Thank you. We will now begin the question-and-answer session. Our first question comes from Kelly Bania with BMO Capital. Please go ahead.

Speaker 4

Hi, good morning, and congrats on a great year. Just first housekeeping question for the model. The 6% top line impact from the extra week, did that impact both organic and acquired sales by the same magnitude? And do you have an estimate on just the overall profit impact to EBITDA for the fourth quarter from the extra week?

Jim Leddy CFO

Thank you for the question, Kelly. The 6% was overall revenue, which included both organic growth and acquisitions that were not present in 2021. It will have a similar mix. Regarding your second question about profitability, the fourth quarter played out as we expected. The early part of December, which included the holiday and event seasons, was strong, consistent with what we indicated during our third-quarter call when we had better visibility into bookings. However, typically, the 52nd week of the year, which usually falls during the Christmas period, is weak since people tend to celebrate at home. We accounted for that in our modeling. The 53rd week gave us two weeks at the year's end, which meant we lost some operating leverage, but overall, it was a strong fourth quarter. December was good, except for that final 53rd week, which typically occurs in the first quarter and tends to be low-volume.

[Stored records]
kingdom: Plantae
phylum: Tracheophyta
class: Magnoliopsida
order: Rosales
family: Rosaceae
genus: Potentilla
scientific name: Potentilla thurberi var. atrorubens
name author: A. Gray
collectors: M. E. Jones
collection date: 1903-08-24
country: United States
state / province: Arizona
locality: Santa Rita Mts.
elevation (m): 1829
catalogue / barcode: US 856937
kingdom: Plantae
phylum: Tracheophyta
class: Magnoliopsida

Try it
According to the earnings call transcript, why is the 52nd week of the year usually weak? This material comes from a separate source.

Exercise result
It usually falls during the Christmas period, when people tend to celebrate at home.